What happens if I am flagged as a pattern day trader?

Once your firm flags you as a pattern day trader, you must maintain a minimum of $25,000 in order to conduct any day trade. You can combine cash and any other securities deemed fit by your brokerage firm. In case you don’t meet the minimum requirements, FINRA rules require you to hold off on any trading activities until you can boost that amount.

Moreover, once your account fails to maintain the minimum $25,000, the brokerage firm can freeze it for up to 3 months. Nonetheless, the pattern day trader designation allows you to trade more than three times.

Is pattern trading legal?

Pattern day trading is neither illegal nor unethical. In fact, FINRA and SEC regulate pattern day trading thus leaving no room for any unethical practices. However, SEC warns that day trading is a complex trading strategy. For this reason, the commission recommends that only professionals and seasoned traders who understand the stock market should consider undertaking it.
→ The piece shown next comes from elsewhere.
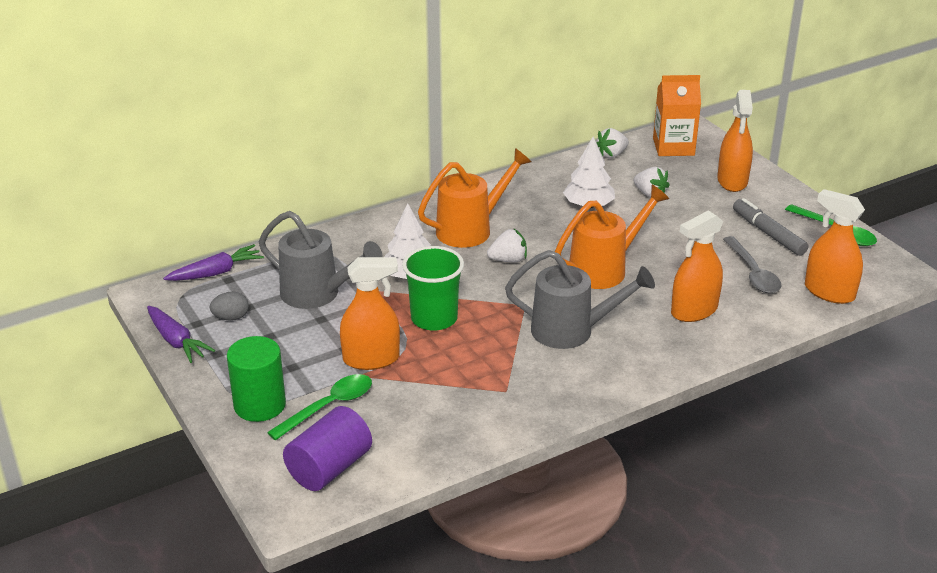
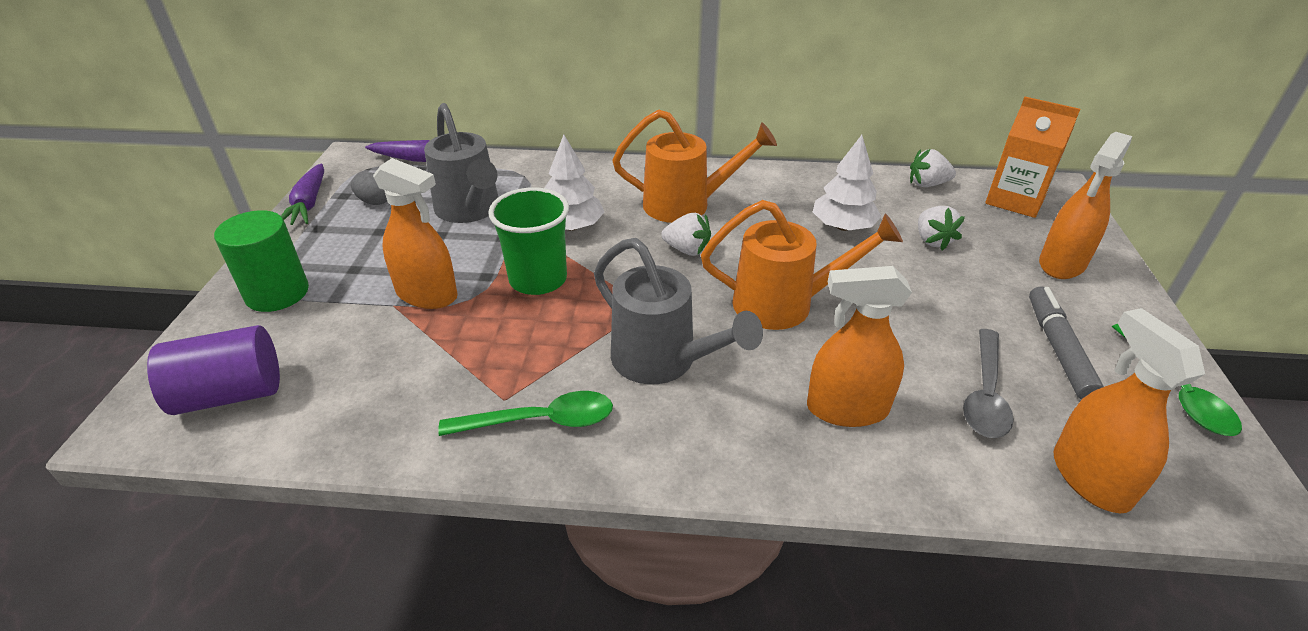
camera: 35 degrees right, 5 degrees up
(329, 406) = (325, 325): green spoon -> green spoon (540, 421)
Can I be a pattern day trader?

In order to become a pattern day trader you will need to earn the designation by meeting all the minimum requirements. Additionally, you need a margin account that maintains the pattern day trader rule. You cannot trade using a cash account as it is a violation of good faith. Also, it will always leave you strained for cash. However, even before getting into pattern day trading, ensure you have the required knowledge of the securities market plus your brokerage firm’s business policies. Generally, to become a pattern day trader, you will need enough capital, the required trading experience plus risk tolerance. And You will need simple & repeatable day trading strategies to stay qualified.